March 2, 2021 | Miles Christi
Unless an ample place is given to prayer, there can be no true spiritual life. Therefore, every Catholic spirituality must give a preeminent place to prayer. How then does Miles Christi understand this essential role of prayer?
In the life of a religious of Miles Christi, the foremost place belongs to prayer or contemplation — to all that unites us more intimately with God. The first passage of the chapter on the Spiritual Life in our Constitutions says: “The divine call to sanctity in Miles Christi requires an intense life of prayer and sacrifice, together with the acts of piety that are determined in these Constitutions, in the Directory, and in the other practices pertaining to the customs of the Institute” (no. 101). It is clear, then, that the true prosperity of Miles Christi depends on how it applies itself to spiritual things, and should be measured accordingly.
But what are the fundamental means for acquiring this spirit of prayer and this habitual familiarity with God? St. Ignatius of Loyola, our Master of the Spiritual Life, answers this question. He insists on two things: the practice of mental prayer, and self-abnegation, which ensures the ordering of all the passions. A person succeeds in finding God in everything and at every moment not so much by the length of his prayers as by their intensity, which is itself the fruit of this generous abnegation of self.
Prayer is what truly and directly achieves intimate union with God; but this achievement depends not nearly as much on the length of time actually given to prayer, as it does on the dispositions with which the prayer is made. That is, it depends chiefly on the degree of detachment from creatures and earthly passions with which the soul approaches its Creator.
Once this condition of abnegation has been realized, the principal path to this union with God is mental prayer, or meditation. Miles Christi, unlike cloistered congregations of monastic life, is a religious congregation of the active life, inspired by the motto of St. Ignatius: in actione contemplativu (contemplative in action). Therefore, according to the Will of God, the religious of Miles Christi are vowed to an unfettered life of apostolate, which requires them to be ready at any moment, in any place, for any kind of work.

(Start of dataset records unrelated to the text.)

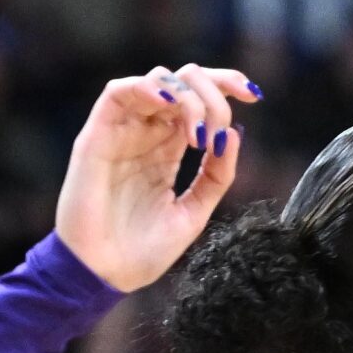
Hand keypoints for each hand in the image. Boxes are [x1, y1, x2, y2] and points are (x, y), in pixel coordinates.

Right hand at [55, 63, 261, 292]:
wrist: (105, 273)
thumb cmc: (143, 249)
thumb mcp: (194, 213)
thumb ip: (216, 176)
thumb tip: (234, 134)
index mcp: (169, 148)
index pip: (199, 99)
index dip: (227, 86)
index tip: (256, 96)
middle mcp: (147, 133)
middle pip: (183, 81)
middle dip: (213, 92)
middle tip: (218, 128)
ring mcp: (122, 131)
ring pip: (157, 80)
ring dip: (187, 95)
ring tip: (198, 134)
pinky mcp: (97, 135)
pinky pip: (117, 92)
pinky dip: (146, 87)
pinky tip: (168, 103)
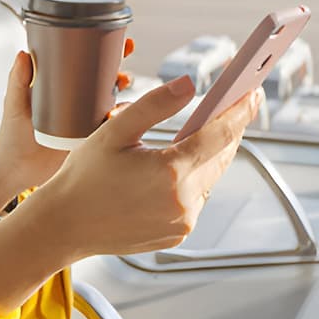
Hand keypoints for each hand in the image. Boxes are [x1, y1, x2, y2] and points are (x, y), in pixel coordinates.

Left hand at [0, 38, 134, 207]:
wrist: (16, 170)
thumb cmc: (11, 135)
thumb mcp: (14, 104)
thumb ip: (18, 80)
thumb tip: (23, 54)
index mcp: (59, 87)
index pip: (83, 64)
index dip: (101, 51)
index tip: (116, 41)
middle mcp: (75, 101)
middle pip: (103, 80)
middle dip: (119, 70)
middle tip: (125, 67)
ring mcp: (84, 119)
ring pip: (111, 102)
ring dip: (123, 95)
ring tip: (122, 92)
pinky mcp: (89, 138)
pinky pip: (110, 126)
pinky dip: (118, 119)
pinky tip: (117, 117)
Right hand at [17, 73, 261, 262]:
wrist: (65, 225)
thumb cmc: (84, 176)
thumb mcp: (115, 131)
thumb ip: (154, 105)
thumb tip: (189, 84)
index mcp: (170, 172)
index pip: (219, 134)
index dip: (240, 110)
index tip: (253, 92)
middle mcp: (183, 201)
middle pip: (220, 156)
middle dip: (231, 129)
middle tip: (239, 103)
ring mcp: (182, 222)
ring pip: (210, 179)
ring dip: (212, 155)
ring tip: (213, 129)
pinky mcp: (177, 234)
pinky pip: (196, 200)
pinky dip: (195, 180)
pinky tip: (186, 164)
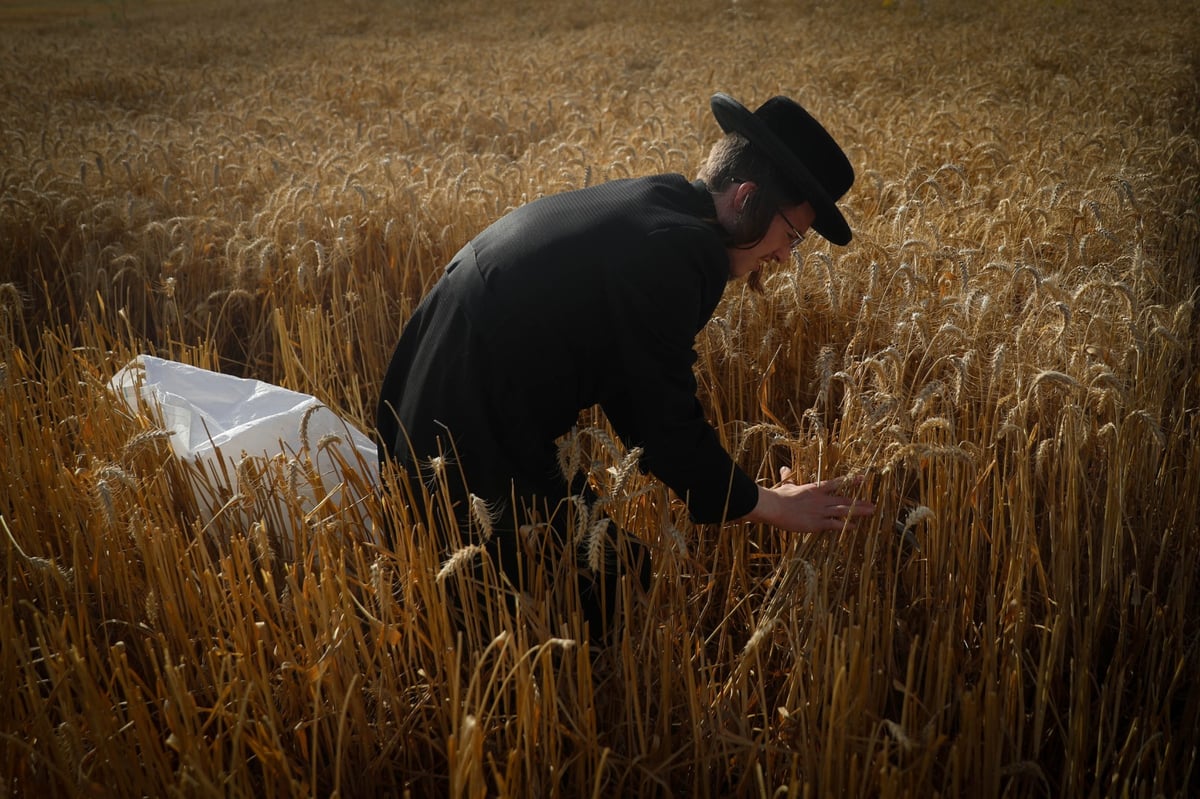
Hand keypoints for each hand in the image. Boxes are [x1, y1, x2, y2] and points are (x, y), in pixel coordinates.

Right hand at [742, 467, 875, 531]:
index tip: (864, 479)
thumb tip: (784, 468)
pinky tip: (854, 527)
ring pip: (843, 511)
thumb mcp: (786, 485)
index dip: (851, 481)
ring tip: (870, 512)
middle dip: (860, 502)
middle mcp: (821, 499)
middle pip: (845, 499)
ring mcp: (820, 511)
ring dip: (858, 512)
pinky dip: (845, 525)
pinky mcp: (816, 523)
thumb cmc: (779, 496)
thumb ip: (788, 476)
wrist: (774, 507)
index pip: (837, 483)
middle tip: (873, 504)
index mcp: (815, 489)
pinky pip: (834, 524)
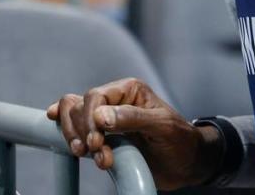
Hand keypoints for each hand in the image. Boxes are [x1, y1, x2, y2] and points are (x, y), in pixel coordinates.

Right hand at [47, 78, 221, 189]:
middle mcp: (115, 100)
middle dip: (82, 131)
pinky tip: (68, 141)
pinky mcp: (102, 137)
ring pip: (73, 117)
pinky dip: (69, 136)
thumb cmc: (180, 140)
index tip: (96, 143)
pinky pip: (77, 130)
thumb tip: (100, 116)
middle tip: (95, 152)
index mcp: (130, 90)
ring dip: (76, 138)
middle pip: (79, 106)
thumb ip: (133, 118)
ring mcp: (106, 119)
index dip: (89, 119)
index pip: (95, 96)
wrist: (185, 164)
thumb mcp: (162, 126)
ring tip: (94, 157)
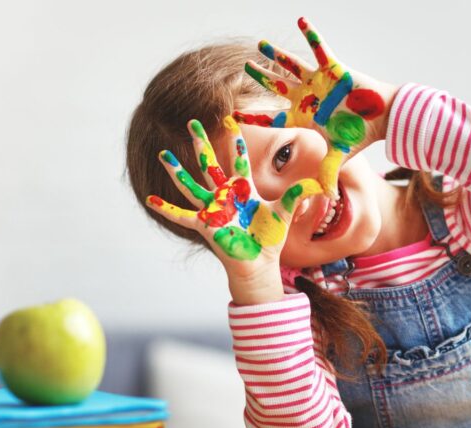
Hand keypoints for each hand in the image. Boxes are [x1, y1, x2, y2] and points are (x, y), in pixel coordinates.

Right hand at [146, 116, 322, 285]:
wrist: (260, 264)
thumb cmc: (269, 238)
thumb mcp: (285, 213)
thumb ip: (298, 196)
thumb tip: (319, 185)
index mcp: (244, 190)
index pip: (239, 161)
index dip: (236, 142)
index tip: (231, 121)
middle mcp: (225, 196)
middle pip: (210, 164)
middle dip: (202, 143)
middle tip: (192, 122)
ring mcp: (213, 210)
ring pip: (191, 185)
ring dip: (177, 171)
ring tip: (163, 155)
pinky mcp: (206, 225)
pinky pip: (182, 215)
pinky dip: (166, 208)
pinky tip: (150, 200)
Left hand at [236, 17, 398, 198]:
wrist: (383, 117)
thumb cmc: (361, 134)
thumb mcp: (340, 155)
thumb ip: (329, 173)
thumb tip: (326, 200)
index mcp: (304, 116)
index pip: (273, 117)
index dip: (254, 117)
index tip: (233, 115)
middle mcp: (308, 96)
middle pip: (277, 86)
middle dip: (260, 78)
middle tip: (245, 68)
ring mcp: (318, 81)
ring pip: (291, 65)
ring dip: (276, 54)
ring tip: (260, 45)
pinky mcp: (333, 67)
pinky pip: (319, 47)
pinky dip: (311, 34)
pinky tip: (301, 19)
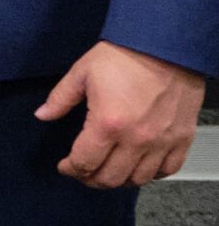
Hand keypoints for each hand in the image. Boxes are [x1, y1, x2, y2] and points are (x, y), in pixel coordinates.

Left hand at [37, 40, 205, 187]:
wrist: (165, 45)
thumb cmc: (126, 56)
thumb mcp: (82, 72)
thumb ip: (60, 98)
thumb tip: (42, 115)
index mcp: (108, 123)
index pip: (84, 162)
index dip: (70, 169)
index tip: (65, 166)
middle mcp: (137, 138)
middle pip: (110, 178)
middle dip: (90, 179)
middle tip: (83, 171)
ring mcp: (162, 141)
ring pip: (138, 179)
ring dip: (119, 179)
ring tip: (108, 170)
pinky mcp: (182, 138)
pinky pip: (168, 169)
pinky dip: (152, 174)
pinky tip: (139, 166)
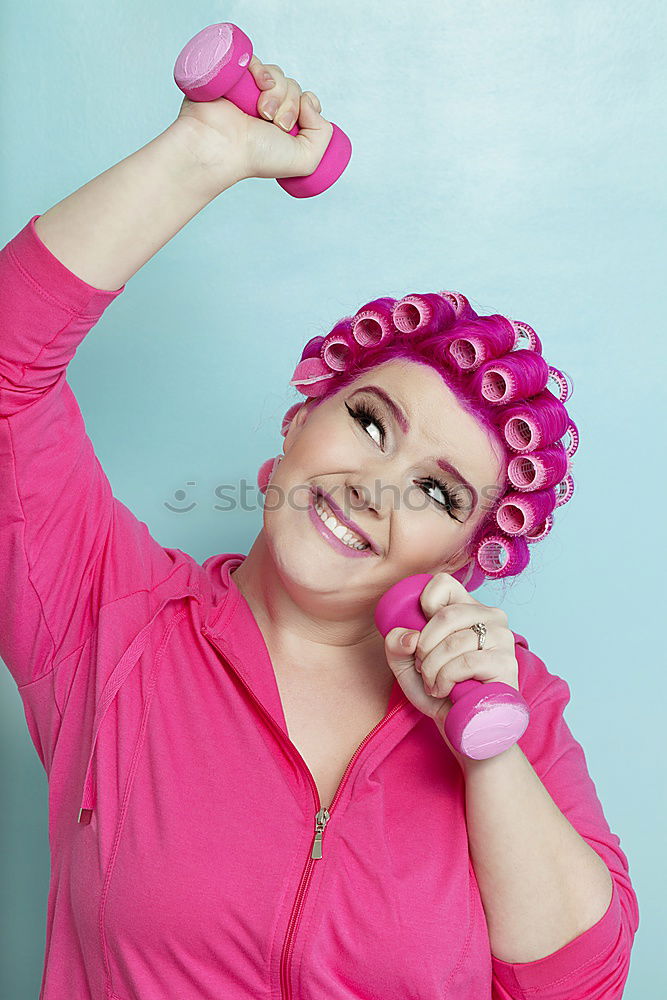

In a life of this kind, meditation—that is, a fixed time of personal prayer—can efficaciously and permanently give them what is essential in this indispensable union with God. This place of importance given to mental prayer in the interior life is a characteristic of the spirituality of Miles Christi, and we highly commend it to the laity as well.
This practice conforms itself very well to the needs of the laity. That is why we recommend that the laity devote a fixed amount of time to mental prayer each day. In fact, one of the most important counsels we make to those who do the Spiritual Exercises and want to keep up its spirit, is this practice of daily meditation.
For laypeople, occupied for the greater part of their day with absorbing work, whether intellectual or manual, it is not possible to preserve a true union with God if they do not schedule a daily time of deep and intense recollection, a time to renew their contact with supernatural realities. That is why Miles Christi puts such great stress on the necessity of daily meditation. Take time out of your day to spend this deep and focused time with our Lord in order to achieve this intimate union with Him.